A vergonha das chuteiras

Zeza Amaral
20/05/2013 às 20:25.
Atualizado em 25/04/2022 às 15:17

Já tive muitos medos na vida e quase todos se referem quando o adversário se posiciona para bater um escanteio. Escrevo isso — e a ideia se perde — quando Rildo cruza rasteiro para o William marcar o segundo gol contra o Penapolense. Uma hora e meia atrás perdi um texto completo por conta dessa tecnologia moderna — e William acaba de marcar o terceiro gol, de pênalti — e liguei para o Suporte pedindo ajuda.

O tempo não existe no mundo virtual e é tudo o que um time tem para vencer uma partida de noventa minutos.

No texto perdido, assim como se perde um pênalti, eu estava lembrando da Portuguesa Santista e do Jabaquara, os únicos times (e também o Santos) que não fazem parte do Interior paulista.

Estava querendo dizer que a Federação Paulista de Futebol, assim como a crônica dita esportiva, não sabe nada de geografia. E bem os portugueses santistas acharam por bem fundar o seu próprio clube e não é por nada que um dos maiores sobrenomes brasileiros é o da Costa (que se refere ao litoral); e o segundo, Silva (que se refere aos portugueses que se embrenharam mata atlântica adentro, silva, silvícola, e que tanto bem fizeram para a miscigenação tupiniquim).

Mas não há como explicar isso aos nossos cartolas do futebol, pois que misturam suas vidas pessoais com os cofres de suas entidades e, o que é pior, com o dinheiro público.

No texto perdido também falava do Clube Atlético Ypiranga, onde meu pai jogou uns tempos na zaga, isso nos anos quarenta, e que desapareceu do futebol paulista ao ser rebaixado, em 1959, para a segunda divisão. Em um dos raros momentos em que o meu pai falava de futebol, ouvi dele que o Ypiranga tomou tal decisão porque tinha vergonha nas chuteiras.
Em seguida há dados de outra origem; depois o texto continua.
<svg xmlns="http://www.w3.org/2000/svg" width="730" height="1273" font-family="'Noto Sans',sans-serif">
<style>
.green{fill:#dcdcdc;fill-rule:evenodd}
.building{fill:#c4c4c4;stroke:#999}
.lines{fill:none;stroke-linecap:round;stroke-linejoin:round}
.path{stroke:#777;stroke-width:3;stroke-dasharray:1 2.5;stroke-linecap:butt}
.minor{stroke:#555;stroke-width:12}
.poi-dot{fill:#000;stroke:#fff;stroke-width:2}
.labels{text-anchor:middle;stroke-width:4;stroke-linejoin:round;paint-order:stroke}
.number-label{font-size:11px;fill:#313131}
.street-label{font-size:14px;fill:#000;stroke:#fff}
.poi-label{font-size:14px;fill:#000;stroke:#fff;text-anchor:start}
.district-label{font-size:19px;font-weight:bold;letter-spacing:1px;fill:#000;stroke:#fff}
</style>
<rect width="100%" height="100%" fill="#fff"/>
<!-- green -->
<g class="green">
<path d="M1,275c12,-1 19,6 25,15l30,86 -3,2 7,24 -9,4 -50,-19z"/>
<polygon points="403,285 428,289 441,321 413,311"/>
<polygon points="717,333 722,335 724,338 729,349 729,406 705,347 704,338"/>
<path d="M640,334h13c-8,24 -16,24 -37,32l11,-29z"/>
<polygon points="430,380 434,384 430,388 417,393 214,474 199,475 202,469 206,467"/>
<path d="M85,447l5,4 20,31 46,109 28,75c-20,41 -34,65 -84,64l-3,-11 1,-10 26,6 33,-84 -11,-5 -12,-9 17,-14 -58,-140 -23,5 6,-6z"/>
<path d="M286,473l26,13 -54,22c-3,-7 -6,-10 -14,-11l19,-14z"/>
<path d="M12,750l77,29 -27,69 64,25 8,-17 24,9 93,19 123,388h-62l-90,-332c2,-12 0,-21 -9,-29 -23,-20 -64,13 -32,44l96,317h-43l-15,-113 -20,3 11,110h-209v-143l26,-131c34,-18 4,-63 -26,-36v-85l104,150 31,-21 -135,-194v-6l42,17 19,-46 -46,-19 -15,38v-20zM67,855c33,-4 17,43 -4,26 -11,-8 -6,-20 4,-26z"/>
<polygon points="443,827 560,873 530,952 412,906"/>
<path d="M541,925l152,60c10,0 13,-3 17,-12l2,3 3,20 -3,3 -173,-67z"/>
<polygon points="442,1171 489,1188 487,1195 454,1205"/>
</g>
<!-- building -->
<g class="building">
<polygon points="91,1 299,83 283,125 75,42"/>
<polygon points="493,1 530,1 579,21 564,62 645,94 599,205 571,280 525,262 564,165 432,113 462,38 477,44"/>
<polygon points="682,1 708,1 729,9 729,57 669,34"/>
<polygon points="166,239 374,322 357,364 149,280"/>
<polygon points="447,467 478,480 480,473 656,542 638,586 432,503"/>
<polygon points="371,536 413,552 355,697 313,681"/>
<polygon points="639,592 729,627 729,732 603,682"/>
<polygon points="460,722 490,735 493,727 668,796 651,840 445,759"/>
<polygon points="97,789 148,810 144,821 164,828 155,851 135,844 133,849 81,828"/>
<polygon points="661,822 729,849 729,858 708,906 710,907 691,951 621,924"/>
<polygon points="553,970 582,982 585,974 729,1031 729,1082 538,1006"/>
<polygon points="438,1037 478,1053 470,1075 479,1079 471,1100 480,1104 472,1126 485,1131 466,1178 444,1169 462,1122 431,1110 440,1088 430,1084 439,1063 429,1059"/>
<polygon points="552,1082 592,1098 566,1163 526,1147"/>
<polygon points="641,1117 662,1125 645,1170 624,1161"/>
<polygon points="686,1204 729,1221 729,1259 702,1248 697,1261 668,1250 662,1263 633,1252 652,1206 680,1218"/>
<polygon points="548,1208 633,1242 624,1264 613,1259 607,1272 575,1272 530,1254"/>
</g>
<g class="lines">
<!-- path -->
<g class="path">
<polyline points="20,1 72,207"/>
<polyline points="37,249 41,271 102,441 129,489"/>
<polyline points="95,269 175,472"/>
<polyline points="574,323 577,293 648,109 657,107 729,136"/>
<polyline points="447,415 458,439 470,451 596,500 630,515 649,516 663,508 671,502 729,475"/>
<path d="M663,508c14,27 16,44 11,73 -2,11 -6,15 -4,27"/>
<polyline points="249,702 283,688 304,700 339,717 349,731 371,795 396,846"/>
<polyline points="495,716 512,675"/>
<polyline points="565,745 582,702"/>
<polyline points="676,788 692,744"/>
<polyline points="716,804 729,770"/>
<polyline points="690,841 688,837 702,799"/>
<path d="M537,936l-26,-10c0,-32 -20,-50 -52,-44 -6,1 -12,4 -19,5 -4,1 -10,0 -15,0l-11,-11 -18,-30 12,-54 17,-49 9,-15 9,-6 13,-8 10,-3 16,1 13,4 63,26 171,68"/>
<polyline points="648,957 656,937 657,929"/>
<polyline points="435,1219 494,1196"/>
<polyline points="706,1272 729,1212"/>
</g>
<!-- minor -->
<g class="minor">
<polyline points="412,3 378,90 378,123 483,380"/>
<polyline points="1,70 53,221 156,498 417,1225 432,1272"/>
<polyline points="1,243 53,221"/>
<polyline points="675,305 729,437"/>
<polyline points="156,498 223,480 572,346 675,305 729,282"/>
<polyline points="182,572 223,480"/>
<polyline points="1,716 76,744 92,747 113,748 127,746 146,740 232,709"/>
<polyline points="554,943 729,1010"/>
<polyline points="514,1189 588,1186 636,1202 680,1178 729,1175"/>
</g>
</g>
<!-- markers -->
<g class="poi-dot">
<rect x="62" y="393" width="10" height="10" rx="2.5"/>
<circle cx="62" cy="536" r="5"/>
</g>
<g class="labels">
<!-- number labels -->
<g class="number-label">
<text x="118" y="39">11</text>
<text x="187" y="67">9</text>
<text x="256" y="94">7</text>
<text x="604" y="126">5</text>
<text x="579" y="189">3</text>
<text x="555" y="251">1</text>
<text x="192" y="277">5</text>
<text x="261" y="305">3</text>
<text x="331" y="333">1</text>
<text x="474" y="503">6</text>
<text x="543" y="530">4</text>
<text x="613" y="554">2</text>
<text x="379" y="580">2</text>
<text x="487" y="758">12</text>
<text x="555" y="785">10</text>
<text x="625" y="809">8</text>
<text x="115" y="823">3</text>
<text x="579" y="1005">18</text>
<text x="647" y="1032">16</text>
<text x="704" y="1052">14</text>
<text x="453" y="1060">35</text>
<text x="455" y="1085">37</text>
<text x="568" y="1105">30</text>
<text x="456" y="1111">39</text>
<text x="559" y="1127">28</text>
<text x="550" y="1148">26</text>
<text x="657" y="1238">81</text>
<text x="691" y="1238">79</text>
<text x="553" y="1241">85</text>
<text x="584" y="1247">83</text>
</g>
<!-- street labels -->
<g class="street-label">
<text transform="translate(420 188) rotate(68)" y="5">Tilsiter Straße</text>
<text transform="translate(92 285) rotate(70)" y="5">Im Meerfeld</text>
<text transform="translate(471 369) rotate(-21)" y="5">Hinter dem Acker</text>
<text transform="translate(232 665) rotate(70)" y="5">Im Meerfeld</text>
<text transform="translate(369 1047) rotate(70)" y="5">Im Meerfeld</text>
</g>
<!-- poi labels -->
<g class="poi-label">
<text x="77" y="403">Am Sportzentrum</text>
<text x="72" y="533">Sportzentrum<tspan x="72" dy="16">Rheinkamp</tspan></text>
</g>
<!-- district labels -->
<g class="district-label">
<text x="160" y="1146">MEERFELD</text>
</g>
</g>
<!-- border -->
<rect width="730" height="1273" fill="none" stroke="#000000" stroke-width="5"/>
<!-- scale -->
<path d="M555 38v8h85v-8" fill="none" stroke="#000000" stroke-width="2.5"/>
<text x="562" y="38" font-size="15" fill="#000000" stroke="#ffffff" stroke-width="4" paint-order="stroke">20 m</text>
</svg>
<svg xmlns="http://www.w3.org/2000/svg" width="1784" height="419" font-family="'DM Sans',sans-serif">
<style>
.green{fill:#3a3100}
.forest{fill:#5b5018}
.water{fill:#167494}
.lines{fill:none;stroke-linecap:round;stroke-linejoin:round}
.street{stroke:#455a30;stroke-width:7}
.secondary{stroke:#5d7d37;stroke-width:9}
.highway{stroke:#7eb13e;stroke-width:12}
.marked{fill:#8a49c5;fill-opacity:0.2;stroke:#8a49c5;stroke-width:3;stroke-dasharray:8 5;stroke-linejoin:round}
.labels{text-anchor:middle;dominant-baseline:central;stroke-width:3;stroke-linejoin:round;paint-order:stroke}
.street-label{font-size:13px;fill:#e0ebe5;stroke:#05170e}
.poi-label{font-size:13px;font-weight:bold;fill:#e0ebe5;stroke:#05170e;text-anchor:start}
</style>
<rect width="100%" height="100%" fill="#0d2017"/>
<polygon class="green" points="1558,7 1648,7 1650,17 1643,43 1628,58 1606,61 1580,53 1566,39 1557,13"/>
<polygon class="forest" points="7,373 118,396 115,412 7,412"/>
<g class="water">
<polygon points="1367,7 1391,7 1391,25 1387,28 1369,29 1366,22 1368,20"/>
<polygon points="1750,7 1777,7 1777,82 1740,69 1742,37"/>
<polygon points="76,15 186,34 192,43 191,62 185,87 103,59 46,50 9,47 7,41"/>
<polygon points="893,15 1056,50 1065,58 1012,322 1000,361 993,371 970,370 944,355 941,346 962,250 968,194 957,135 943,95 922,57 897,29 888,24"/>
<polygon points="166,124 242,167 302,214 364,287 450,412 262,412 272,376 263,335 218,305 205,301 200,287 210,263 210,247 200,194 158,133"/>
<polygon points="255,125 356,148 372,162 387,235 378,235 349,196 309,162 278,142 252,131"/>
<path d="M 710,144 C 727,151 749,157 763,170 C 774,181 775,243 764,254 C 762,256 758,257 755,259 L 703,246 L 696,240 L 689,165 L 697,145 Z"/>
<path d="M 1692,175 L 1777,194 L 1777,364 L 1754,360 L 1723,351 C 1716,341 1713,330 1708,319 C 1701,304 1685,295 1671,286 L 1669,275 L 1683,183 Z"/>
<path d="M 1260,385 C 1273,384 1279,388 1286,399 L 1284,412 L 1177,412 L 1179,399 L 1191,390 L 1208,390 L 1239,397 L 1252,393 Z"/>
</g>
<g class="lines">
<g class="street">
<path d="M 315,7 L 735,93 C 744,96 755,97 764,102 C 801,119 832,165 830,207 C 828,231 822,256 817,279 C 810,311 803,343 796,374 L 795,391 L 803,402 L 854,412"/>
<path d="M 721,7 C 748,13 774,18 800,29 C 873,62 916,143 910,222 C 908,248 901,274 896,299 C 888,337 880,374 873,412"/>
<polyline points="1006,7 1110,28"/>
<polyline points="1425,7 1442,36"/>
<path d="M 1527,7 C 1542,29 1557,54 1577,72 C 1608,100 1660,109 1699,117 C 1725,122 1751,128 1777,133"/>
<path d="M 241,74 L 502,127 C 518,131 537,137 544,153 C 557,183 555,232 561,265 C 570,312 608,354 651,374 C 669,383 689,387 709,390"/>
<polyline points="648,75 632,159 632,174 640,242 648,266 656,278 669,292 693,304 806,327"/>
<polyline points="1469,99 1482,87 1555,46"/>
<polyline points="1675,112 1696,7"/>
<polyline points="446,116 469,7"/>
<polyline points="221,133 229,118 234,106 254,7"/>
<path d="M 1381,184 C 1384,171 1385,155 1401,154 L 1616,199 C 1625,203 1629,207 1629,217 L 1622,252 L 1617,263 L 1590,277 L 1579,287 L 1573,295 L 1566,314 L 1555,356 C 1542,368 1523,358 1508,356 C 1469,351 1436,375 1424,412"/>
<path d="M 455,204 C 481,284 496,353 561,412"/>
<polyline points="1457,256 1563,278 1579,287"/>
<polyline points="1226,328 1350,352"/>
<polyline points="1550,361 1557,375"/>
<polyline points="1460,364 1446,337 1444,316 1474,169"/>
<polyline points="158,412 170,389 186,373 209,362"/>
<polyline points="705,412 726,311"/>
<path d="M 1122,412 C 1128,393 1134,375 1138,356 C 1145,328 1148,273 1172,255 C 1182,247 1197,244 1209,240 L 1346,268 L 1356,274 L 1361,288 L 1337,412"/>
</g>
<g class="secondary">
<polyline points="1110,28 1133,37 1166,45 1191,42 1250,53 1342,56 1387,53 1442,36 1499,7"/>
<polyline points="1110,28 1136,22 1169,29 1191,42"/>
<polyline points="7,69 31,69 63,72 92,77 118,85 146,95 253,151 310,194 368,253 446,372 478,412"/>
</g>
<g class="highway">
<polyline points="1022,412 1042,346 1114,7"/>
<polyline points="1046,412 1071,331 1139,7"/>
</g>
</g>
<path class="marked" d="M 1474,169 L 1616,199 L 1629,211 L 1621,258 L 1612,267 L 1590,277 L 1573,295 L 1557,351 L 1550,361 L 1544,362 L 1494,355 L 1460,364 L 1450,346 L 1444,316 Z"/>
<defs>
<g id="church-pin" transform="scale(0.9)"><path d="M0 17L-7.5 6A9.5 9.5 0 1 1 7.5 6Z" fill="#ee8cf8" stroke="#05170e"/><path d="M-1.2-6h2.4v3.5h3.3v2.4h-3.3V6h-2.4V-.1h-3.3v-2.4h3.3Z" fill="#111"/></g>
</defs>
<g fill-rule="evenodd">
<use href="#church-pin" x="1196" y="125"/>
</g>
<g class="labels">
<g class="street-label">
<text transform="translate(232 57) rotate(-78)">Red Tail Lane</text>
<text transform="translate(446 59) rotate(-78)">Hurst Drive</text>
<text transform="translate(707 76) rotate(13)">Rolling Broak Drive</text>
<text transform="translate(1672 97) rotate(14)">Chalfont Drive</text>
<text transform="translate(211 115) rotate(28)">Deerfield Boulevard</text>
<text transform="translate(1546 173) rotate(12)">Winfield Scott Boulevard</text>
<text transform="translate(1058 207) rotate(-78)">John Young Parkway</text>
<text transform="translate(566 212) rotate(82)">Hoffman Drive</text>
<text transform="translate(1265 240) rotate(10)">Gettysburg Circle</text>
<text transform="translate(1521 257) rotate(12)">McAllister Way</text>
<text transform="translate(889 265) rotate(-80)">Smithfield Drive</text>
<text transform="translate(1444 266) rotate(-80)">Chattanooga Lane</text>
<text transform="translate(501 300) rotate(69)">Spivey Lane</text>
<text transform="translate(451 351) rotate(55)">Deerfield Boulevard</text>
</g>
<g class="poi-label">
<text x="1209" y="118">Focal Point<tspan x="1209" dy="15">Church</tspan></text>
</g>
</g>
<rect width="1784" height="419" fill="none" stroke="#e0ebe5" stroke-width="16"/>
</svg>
Já vi Pelé e Garrincha jogarem; já vi Pepe fazendo gol de falta do meio de campo; vi Pitico não deixar Pelé jogar; e meu pai lamentava que não tinha visto Arthur Friedenreich jogar pelo seu mesmo Ypiranga, artilheiro do Campeonato Paulista de 1914 e 1917, mas bem tinha orgulho de ter conhecido o goleiro Barbosa, revelado no Ypiranga e injustiçado na Seleção Brasileira de 1950. Depois disso, meu pai era lacônico a respeito do futebol e dele meio que herdei as caneleiras de couro que usara na juventude para me proteger no futuro.

Encerro a crônica sem saber se a Ponte Preta ganhou ou não a Taça do Interior. E tampouco quero saber quem ganhou o Paulistão. Bom mesmo foi visitar a memória e nela encontrar, mais uma vez, o bom homem que foi o meu pai, agora sem as dores da saudade. Afinal, boa lembrança não é saudade; e saudade é coisa que dói demais.